When I have fears that I may cease to be
Before my pen has gleaned my teeming brain,
Before high-pilèd books, in charactery,
Hold like rich garners the full ripened grain;
When I behold, upon the night’s starred face,
Huge cloudy symbols of a high romance,
And think that I may never live to trace
Their shadows with the magic hand of chance;
And when I feel, fair creature of an hour,
That I shall never look upon thee more,
Never have relish in the faery power
Of unreflecting love—then on the shore
Of the wide world I stand alone, and think
Till love and fame to nothingness do sink.

______________________________

This sonnet by John Keats is written in iambic pentameter, with a rhyme scheme of ABAB CDCD EFEF GG. The poem is about Keats’ fears of dying while young. Considering that he eventually died at the age of 25, these fears were not misplaced.

Lines 1 – 4:

When I have fears that I may cease to be
Before my pen has gleaned my teeming brain,
Before high-pilèd books, in charactery,
Hold like rich garners the full ripened grain;

This stanza expresses the Speaker’s worry that he will die before he completes all of the work of writing of which he has inside himself. Keats uses harvesting language throughout the stanza – “gleaned,” “teeming,” and “ripened grain,” viewing his own talent as a fruitful field in need of gathering.

Here, the worry is not so much death, but what death’s early arrival might prevent.

Keats was so certain that he would die unknown, and unremembered, that his epitaph states that his name “was writ in water.” Ironically, though, he is among the English language’s most well-remembered poets.

Lines 5 – 8:

When I behold, upon the night’s starred face,
Huge cloudy symbols of a high romance,
And think that I may never live to trace
Their shadows with the magic hand of chance;

In the second stanza, Keats fears that he might stop seeing the natural world. These things – the sky in particular – are his muses and he worries that his early death would cause him not to see these things and thus limit his artistic output (“never live to trace.”)

Lines 9 – 14:

And when I feel, fair creature of an hour,
That I shall never look upon thee more,
Never have relish in the faery power
Of unreflecting love—then on the shore
Of the wide world I stand alone, and think
Till love and fame to nothingness do sink.

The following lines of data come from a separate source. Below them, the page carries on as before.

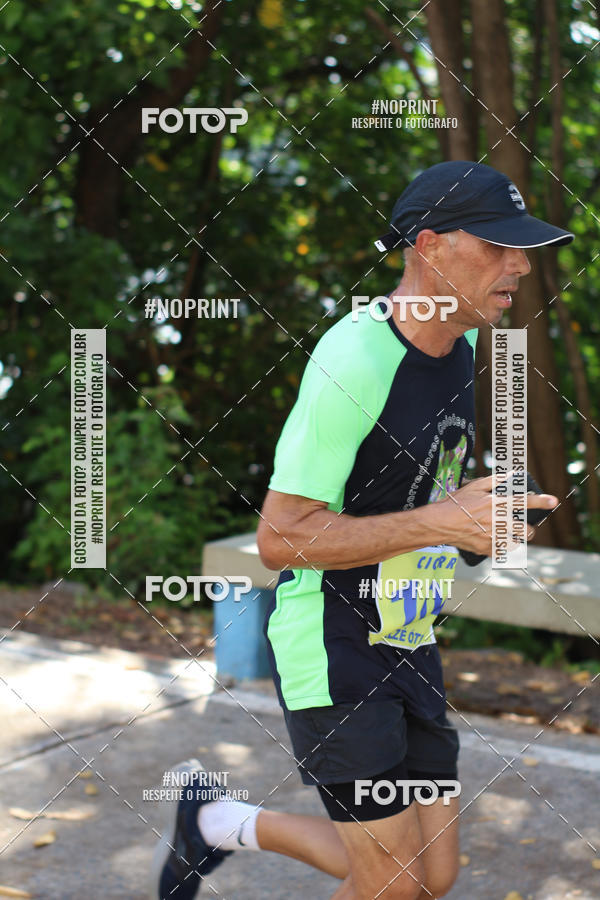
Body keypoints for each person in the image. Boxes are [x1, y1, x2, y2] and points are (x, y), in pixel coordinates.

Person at [150, 160, 570, 900]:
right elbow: (281, 538)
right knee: (391, 884)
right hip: (335, 644)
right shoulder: (356, 355)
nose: (520, 265)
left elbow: (412, 502)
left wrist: (473, 529)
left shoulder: (458, 348)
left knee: (430, 875)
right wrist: (444, 519)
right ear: (431, 246)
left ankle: (213, 823)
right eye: (499, 246)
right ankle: (212, 823)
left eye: (522, 248)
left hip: (409, 636)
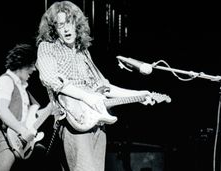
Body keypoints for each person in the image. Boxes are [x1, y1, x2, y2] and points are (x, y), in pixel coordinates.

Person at [35, 1, 156, 170]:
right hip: (74, 122)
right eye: (61, 25)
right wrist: (87, 97)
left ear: (77, 25)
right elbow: (49, 78)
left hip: (97, 122)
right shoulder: (47, 47)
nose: (66, 29)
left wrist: (140, 94)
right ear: (54, 28)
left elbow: (105, 87)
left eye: (69, 23)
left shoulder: (83, 52)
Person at [0, 44, 55, 171]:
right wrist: (22, 130)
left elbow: (32, 116)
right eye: (31, 65)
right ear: (21, 63)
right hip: (7, 137)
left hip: (24, 140)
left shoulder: (23, 89)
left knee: (43, 155)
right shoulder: (6, 81)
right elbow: (1, 110)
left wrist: (51, 109)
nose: (34, 70)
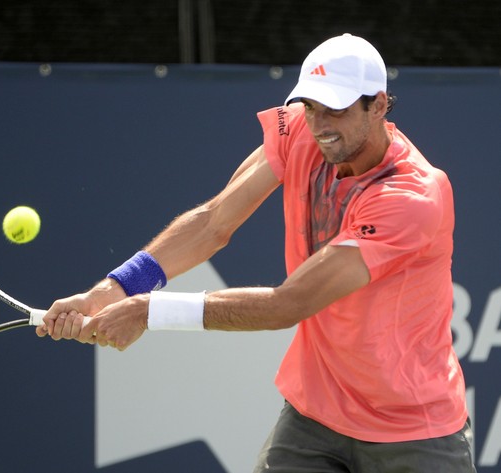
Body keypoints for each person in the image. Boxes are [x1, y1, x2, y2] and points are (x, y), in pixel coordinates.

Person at [37, 34, 475, 472]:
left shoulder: (412, 196)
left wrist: (147, 311)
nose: (320, 124)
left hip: (414, 432)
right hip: (315, 417)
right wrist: (113, 290)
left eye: (336, 110)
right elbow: (213, 223)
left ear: (378, 105)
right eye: (311, 106)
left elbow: (290, 304)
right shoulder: (300, 130)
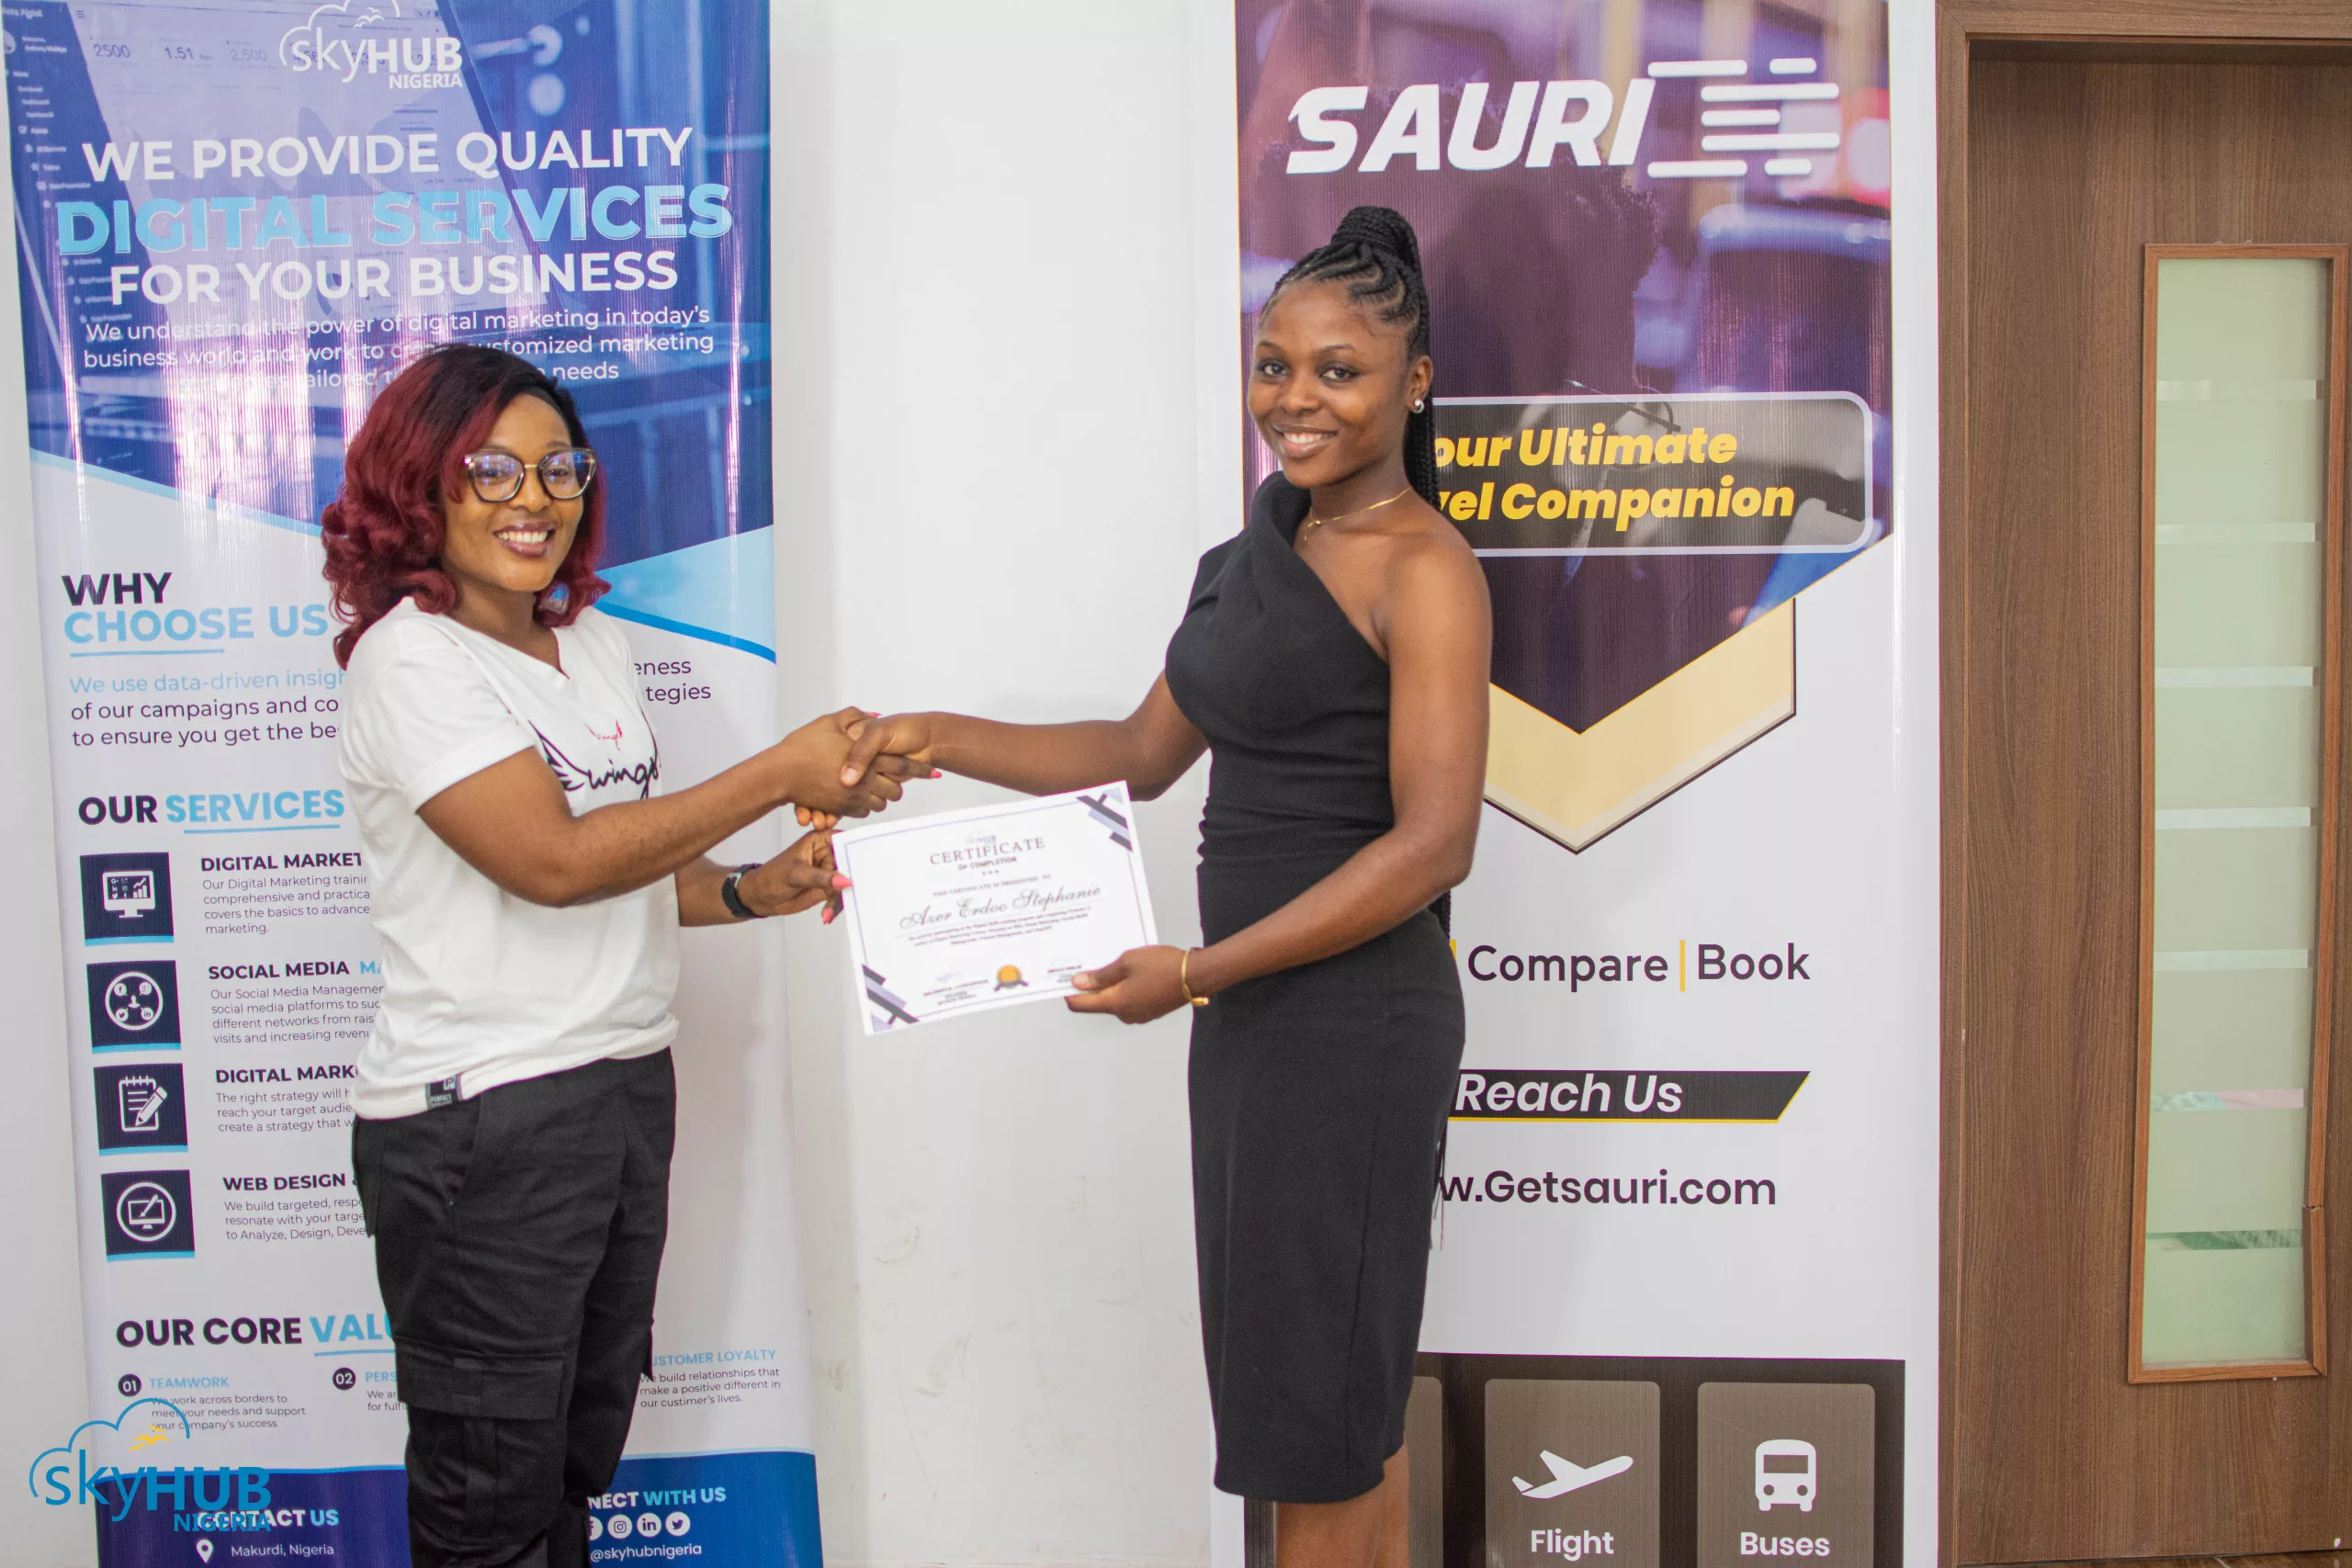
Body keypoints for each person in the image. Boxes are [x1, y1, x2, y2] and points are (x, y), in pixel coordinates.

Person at [838, 208, 1490, 1568]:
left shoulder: (1428, 570)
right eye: (1274, 365)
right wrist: (934, 733)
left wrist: (1196, 972)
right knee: (1321, 1405)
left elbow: (1434, 846)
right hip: (1255, 1019)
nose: (1295, 398)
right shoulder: (1248, 562)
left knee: (1321, 1416)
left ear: (1415, 381)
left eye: (1339, 370)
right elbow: (1139, 755)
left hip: (1351, 1023)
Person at [321, 344, 916, 1568]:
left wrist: (752, 887)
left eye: (561, 469)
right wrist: (779, 770)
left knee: (570, 1470)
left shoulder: (587, 642)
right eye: (492, 469)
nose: (534, 497)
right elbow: (551, 862)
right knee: (488, 1504)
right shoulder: (411, 658)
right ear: (422, 484)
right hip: (485, 1120)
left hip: (622, 1087)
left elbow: (621, 856)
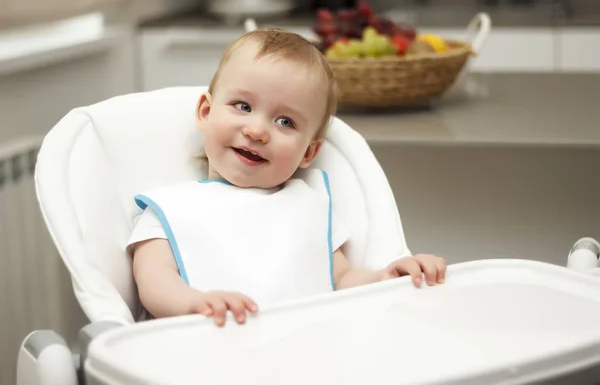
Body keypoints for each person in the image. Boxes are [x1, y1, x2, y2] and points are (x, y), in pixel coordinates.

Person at [127, 29, 447, 327]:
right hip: (209, 349)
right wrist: (196, 304)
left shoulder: (309, 204)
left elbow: (340, 280)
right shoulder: (170, 209)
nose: (257, 131)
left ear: (308, 152)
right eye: (243, 105)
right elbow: (154, 281)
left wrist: (386, 279)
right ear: (206, 113)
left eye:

Traditionally in a sonnet, the “turn” occurs at line 9 and we see something like that happening here. The Speaker shifts his focus and concern from maximizing his own writing ability, and becoming well-known in that regard, onto the love he would miss if he died young. Line 9 begins with “And” indicating that this is a separate, newly named fear.

The couplet upon which the piece ends are an interesting – though somewhat bleak – summation. With those two anxieties in mind, he feels alone. The language he uses, stretching from the end of Line 12 into Line 13, is “then on the shore
Of the wide world I stand alone.” The image here is of someone existing in a state of limbo between an oceanic abyss of death on one side, and the world ahead where life an love and success might occur. In that limbo, he becomes separate and distant from the desires he worries over. In a sense, it feels as though he has died young, before he has actually died.